La corrección fraterna fue introducida en los monasterios de espiritualidad
agustiniana que buscaban superar la discriminación entre pobres y ricos y fomentar la custodia reciproca. La corrección, especialmente cuando el criterio no es la ágape o amor sacrificial, tiende a confundirse con la crítica personal, con la condena, con la imposición de una pena sea en presencia de uno, dos o la iglesia. Buscaría precisamente evitar el marginar, excluir, el juicio moral, el condenar y más bien ofrecer la ayuda de la comunidad para superar crisis y dificultades. Cuando el Concilio de Trento define el papel del confesor, le asigna la doble función de juez y médico, diagnóstico y curación. Algo nos dice Francisco cuando ha expresado su imagen de la iglesia como un “hospital de campaña tras una batalla”. Quizás al modo de la Cruz Roja que asiste al herido sin preocuparse de las razones bélicas por las cuales esté herido.
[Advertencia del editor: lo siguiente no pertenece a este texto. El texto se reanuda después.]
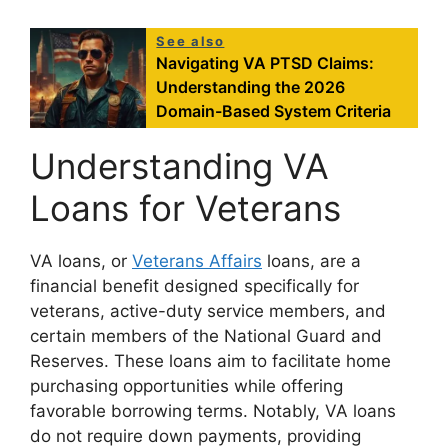
See also
Navigating VA PTSD Claims:
Understanding the 2026
Domain-Based System Criteria
Understanding VA
Loans for Veterans
VA loans, or
Veterans Affairs
loans, are a
financial benefit designed specifically for
veterans, active-duty service members, and
certain members of the National Guard and
Reserves. These loans aim to facilitate home
purchasing opportunities while offering
favorable borrowing terms. Notably, VA loans
do not require down payments, providing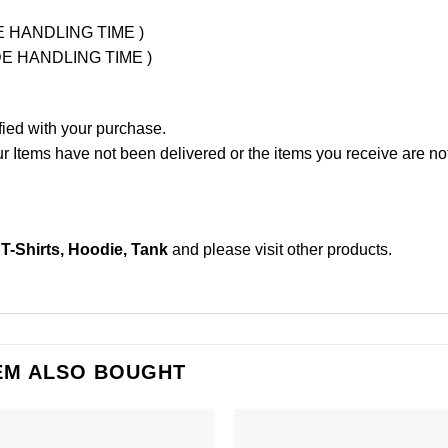
UDE HANDLING TIME )
LUDE HANDLING TIME )
fied with your purchase.
Items have not been delivered or the items you receive are not
-Shirts, Hoodie, Tank
and please
visit other products
.
EM ALSO BOUGHT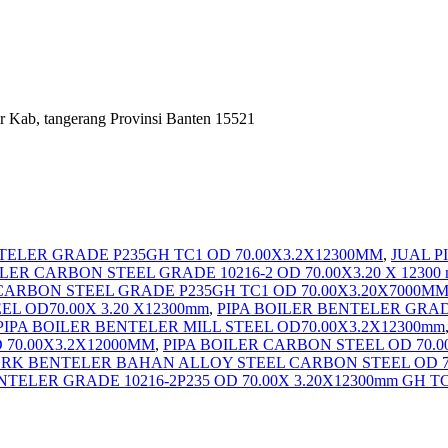
r Kab, tangerang Provinsi Banten 15521
TELER GRADE P235GH TC1 OD 70.00X3.2X12300MM
,
JUAL P
LER CARBON STEEL GRADE 10216-2 OD 70.00X3.20 X 12300
CARBON STEEL GRADE P235GH TC1 OD 70.00X3.20X7000M
L OD70.00X 3.20 X12300mm
,
PIPA BOILER BENTELER GRAD
PIPA BOILER BENTELER MILL STEEL OD70.00X3.2X12300mm
 70.00X3.2X12000MM
,
PIPA BOILER CARBON STEEL OD 70.0
ERK BENTELER BAHAN ALLOY STEEL CARBON STEEL OD 70
NTELER GRADE 10216-2P235 OD 70.00X 3.20X12300mm GH 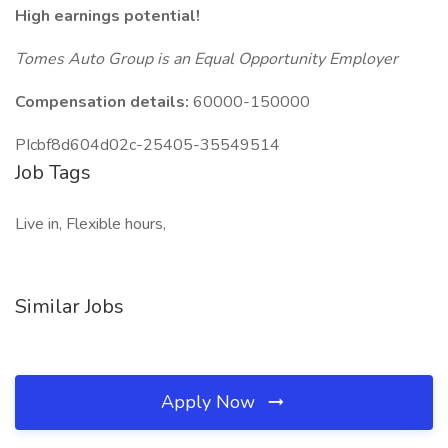
High earnings potential!
Tomes Auto Group is an Equal Opportunity Employer
Compensation details:
60000-150000
PIcbf8d604d02c-25405-35549514
Job Tags
Live in, Flexible hours,
Similar Jobs
Apply Now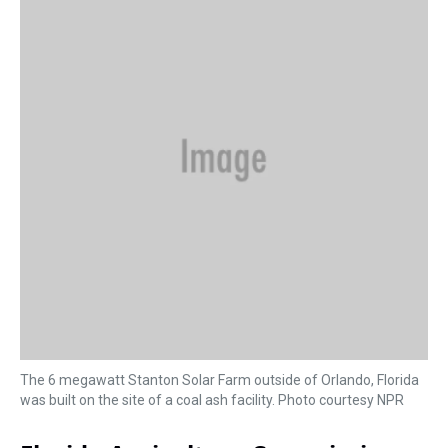
s
o
r
e
y
I
k
s
n
t
The 6 megawatt Stanton Solar Farm outside of Orlando, Florida
was built on the site of a coal ash facility. Photo courtesy NPR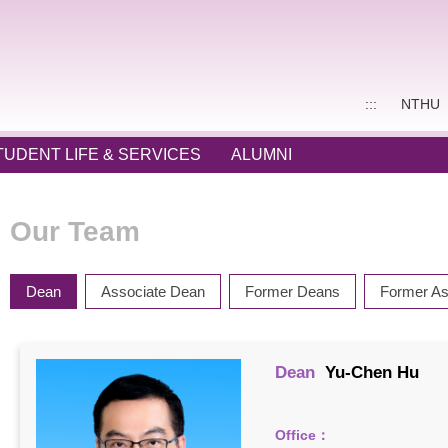
:::
NTHU
TUDENT LIFE & SERVICES
ALUMNI
Our Team
Dean
Associate Dean
Former Deans
Former As
Dean
Yu-Chen Hu
Office：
El profeta Mahoma pedía a los musulmanes: “El que de vosotros vea una cosa reprobable, la corrija con su mano; si no puede, con su lengua; si no puede, con su corazón: es lo mínimo que puede exigir la fe”. Quizás el corazón llega demasiado tarde. El mismo Mateo consigna la dificultad de la corrección cuando habla de la crítica: «Hipócrita, saca primero la viga de tu ojo, y entonces podrás ver para sacar la brizna del ojo de tu hermano» (Mt 7:5). La corrección fraterna, para escapar de la subjetivad siempre cuestionada como autoridad moral, exige no tanto un corregidor y un corregido, cuanto una visión común de los dos. En el caso del evangelio tal visión es el reinado de Dios, de manera que el discernimiento, siempre necesario en ambas partes, sea con arreglo a lo que sea más conducente para la construcción del reinado de Dios. Con tal visión, seguramente la corrección será mutua y más enriquecedora y esperanzada, será diálogo, como lo es el Yahvéh judío y el Dios cristiano.